#### Work order
Reproduce from the records below, with no pictures, exactly the lines between the one containing "Publicación BOP lista provisional." and the one containing "auf der Suche", inclusive.

╭─ Listed entries

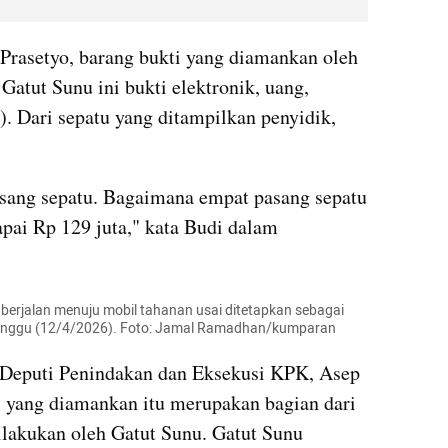
rasetyo, barang bukti yang diamankan oleh 
atut Sunu ini bukti elektronik, uang, 
). Dari sepatu yang ditampilkan penyidik, 
asang sepatu. Bagaimana empat pasang sepatu 
pai Rp 129 juta," kata Budi dalam 
erjalan menuju mobil tahanan usai ditetapkan sebagai 
Minggu (12/4/2026). Foto: Jamal Ramadhan/kumparan
Deputi Penindakan dan Eksekusi KPK, Asep 
 yang diamankan itu merupakan bagian dari 
lakukan oleh Gatut Sunu. Gatut Sunu 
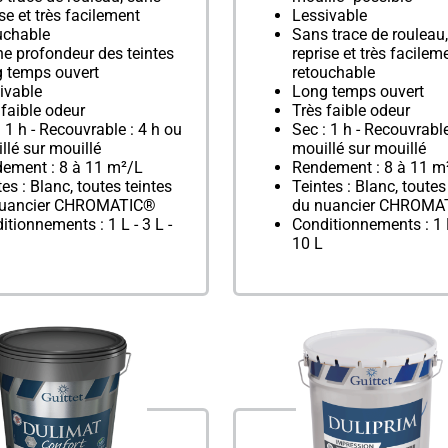
ise et très facilement
Lessivable
uchable
Sans trace de rouleau
e profondeur des teintes
reprise et très facilem
 temps ouvert
retouchable
ivable
Long temps ouvert
 faible odeur
Très faible odeur
: 1 h - Recouvrable : 4 h ou
Sec : 1 h - Recouvrable
llé sur mouillé
mouillé sur mouillé
ement : 8 à 11 m²/L
Rendement : 8 à 11 m
tes : Blanc, toutes teintes
Teintes : Blanc, toutes
nuancier CHROMATIC®
du nuancier CHROMA
itionnements : 1 L - 3 L -
Conditionnements : 1 L
10 L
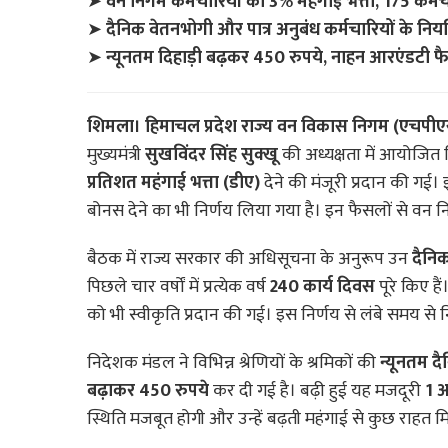
➤
वन निगम कर्मचारियों को 3% महंगाई भत्ता, 175 कर्म
➤
दैनिक वेतनभोगी और पात्र अनुबंध कर्मचारियों के नि
➤
न्यूनतम दिहाड़ी बढ़कर 450 रुपये, नाहन आरएंडटी फै
शिमला।
हिमाचल प्रदेश राज्य वन विकास निगम (एचप
मुख्यमंत्री
सुखविंदर सिंह सुक्खू
की अध्यक्षता में आयोजित
प्रतिशत महंगाई भत्ता (डीए)
देने की मंजूरी प्रदान की गई
बोनस देने का भी निर्णय लिया गया है। इन फैसलों से वन न
बैठक में राज्य सरकार की अधिसूचना के अनुरूप उन
दैनिक
पिछले चार वर्षों में प्रत्येक वर्ष
240 कार्य दिवस
पूरे किए ह
को भी स्वीकृति प्रदान की गई। इस निर्णय से लंबे समय से 
निदेशक मंडल ने विभिन्न श्रेणियों के श्रमिकों की
न्यूनतम द
बढ़ाकर 450 रुपये
कर दी गई है। बढ़ी हुई यह मजदूरी
1 अ
स्थिति मजबूत होगी और उन्हें बढ़ती महंगाई से कुछ राहत म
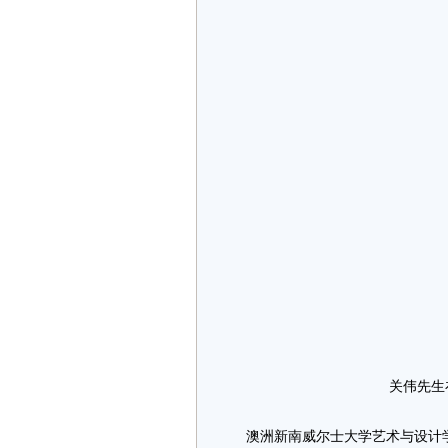
关伟先生
澳洲新南威尔士大学艺术与设计学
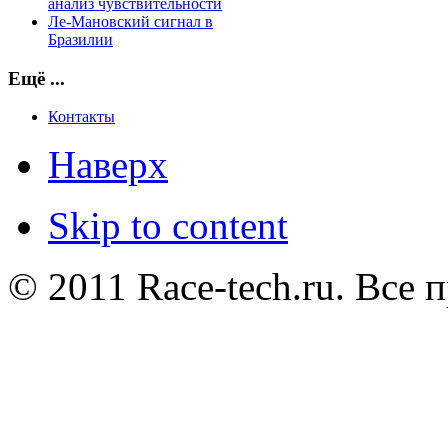
анализ чувствительности
Ле-Мановский сигнал в
Бразилии
Ещё ...
Контакты
Наверх
Skip to content
© 2011 Race-tech.ru. Все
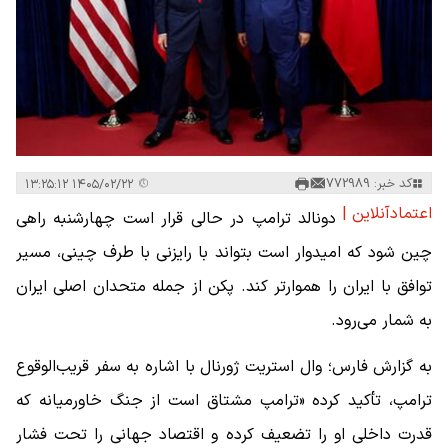
کد خبر: 772989
۱۴۰۵/۰۲/۲۲ ۱۳:۲۵:۱۲
اعتمادآنلاین |
دونالد ترامپ در حالی قرار است چهارشنبه راهی
چین شود که امیدوار است بتواند با رایزنی با طرف چینی، مسیر
توافق با ایران را هموارتر کند. پکن از جمله متحدان اصلی ایران
به شمار می‌رود.
به گزارش فارس؛ وال استریت ژورنال با اشاره به سفر قریب‌الوقوع
ترامپ، تأکید کرده «ترامپ مشتاق است از جنگ خاورمیانه که
قدرت داخلی او را تضعیف کرده و اقتصاد جهانی را تحت فشار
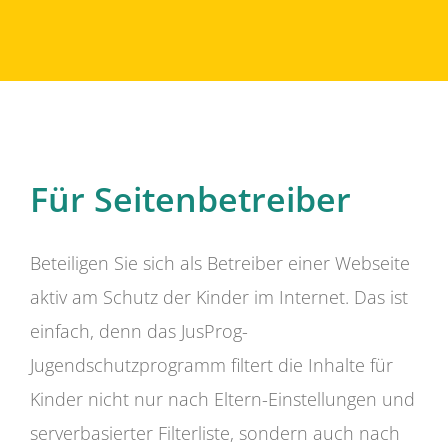
Für Seitenbetreiber
Beteiligen Sie sich als Betreiber einer Webseite
aktiv am Schutz der Kinder im Internet. Das ist
einfach, denn das JusProg-
Jugendschutzprogramm filtert die Inhalte für
Kinder nicht nur nach Eltern-Einstellungen und
serverbasierter Filterliste, sondern auch nach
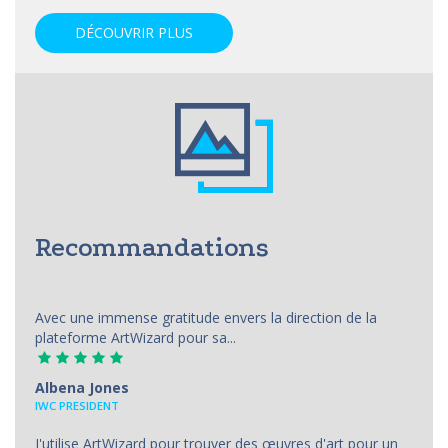
DÉCOUVRIR PLUS
Recommandations
Avec une immense gratitude envers la direction de la
plateforme ArtWizard pour sa...
Albena Jones
IWC PRESIDENT
J'utilise ArtWizard pour trouver des œuvres d'art pour un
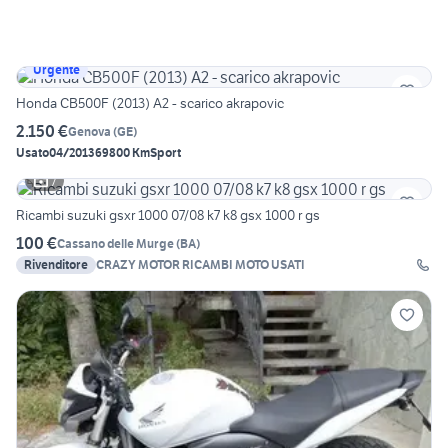
Urgente
Honda CB500F (2013) A2 - scarico akrapovic
2.150 €
Genova
(
GE
)
Usato
04/2013
69800 Km
Sport
7
Ricambi suzuki gsxr 1000 07/08 k7 k8 gsx 1000 r gs
100 €
Cassano delle Murge
(
BA
)
Rivenditore
CRAZY MOTOR RICAMBI MOTO USATI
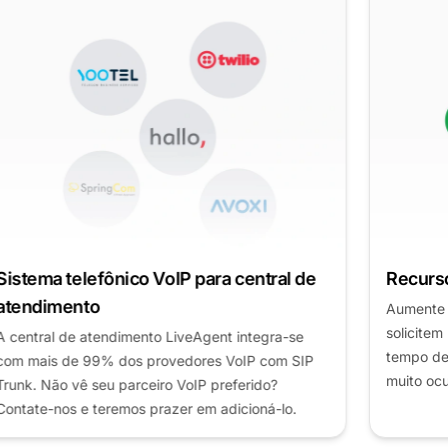
Recursos de retorno de chamada
Aumente a satisfação do cliente permitindo que
solicitem retornos de chamada quando não têm
tempo de esperar ou quando seus agentes estão
muito ocupados.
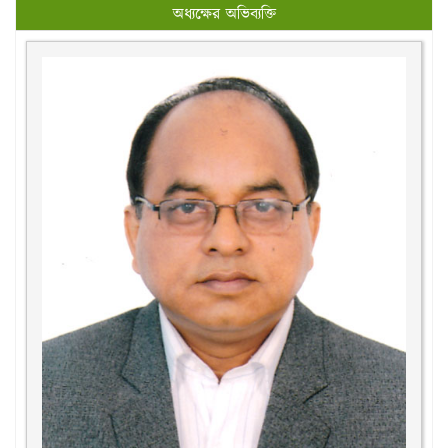
অধ্যক্ষের অভিব্যক্তি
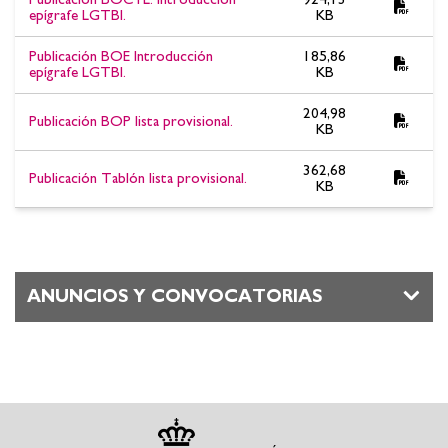
epígrafe LGTBI.
KB
Publicación BOE Introducción
185,86
epígrafe LGTBI.
KB
204,98
Publicación BOP lista provisional.
KB
362,68
Publicación Tablón lista provisional.
KB
ANUNCIOS Y CONVOCATORIAS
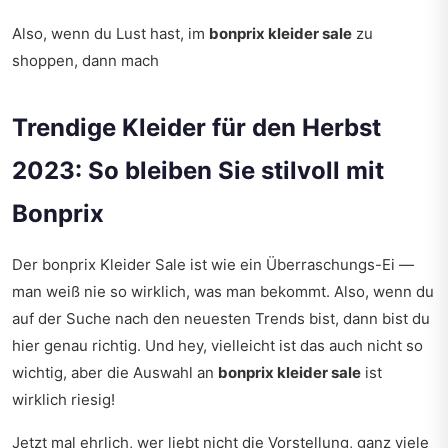
Also, wenn du Lust hast, im
bonprix kleider sale
zu
shoppen, dann mach
Trendige Kleider für den Herbst
2023: So bleiben Sie stilvoll mit
Bonprix
Der bonprix Kleider Sale ist wie ein Überraschungs-Ei —
man weiß nie so wirklich, was man bekommt. Also, wenn du
auf der Suche nach den neuesten Trends bist, dann bist du
hier genau richtig. Und hey, vielleicht ist das auch nicht so
wichtig, aber die Auswahl an
bonprix kleider sale
ist
wirklich riesig!
Jetzt mal ehrlich, wer liebt nicht die Vorstellung, ganz viele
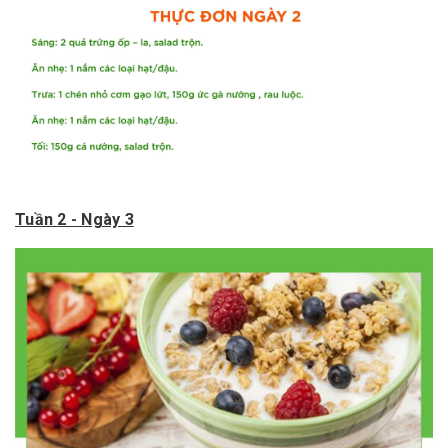
Tuần 2 - Ngày 3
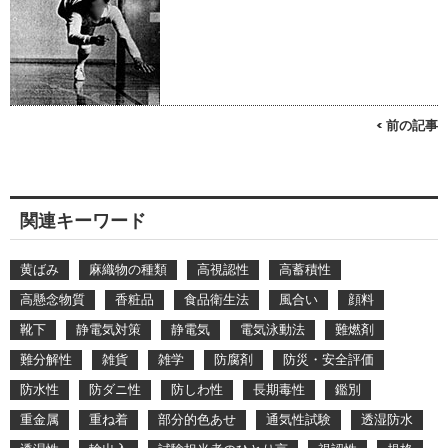
< 前の記事
関連キーワード
黄ばみ
麻織物の種類
高視認性
高蓄積性
高懸念物質
香粧品
食品衛生法
風合い
顔料
靴下
静電気対策
静電気
電気泳動法
難燃剤
難分解性
雑貨
雑学
防腐剤
防災・安全評価
防水性
防ダニ性
防しわ性
長期毒性
鑑別
重金属
重ね着
部分的色あせ
通気性試験
透湿防水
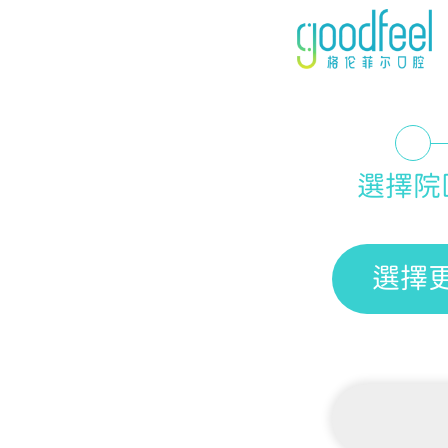
選擇院
選擇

╰─

#### Response to the exercise
Publicación BOP lista provisional.
KB
362,68
Publicación Tablón lista provisional.
KB
ANUNCIOS Y CONVOCATORIAS
Also, wenn du Lust hast, im
bonprix kleider sale
zu
shoppen, dann mach
Trendige Kleider für den Herbst
2023: So bleiben Sie stilvoll mit
Bonprix
Der bonprix Kleider Sale ist wie ein Überraschungs-Ei —
man weiß nie so wirklich, was man bekommt. Also, wenn du
auf der Suche nach den neuesten Trends bist, dann bist du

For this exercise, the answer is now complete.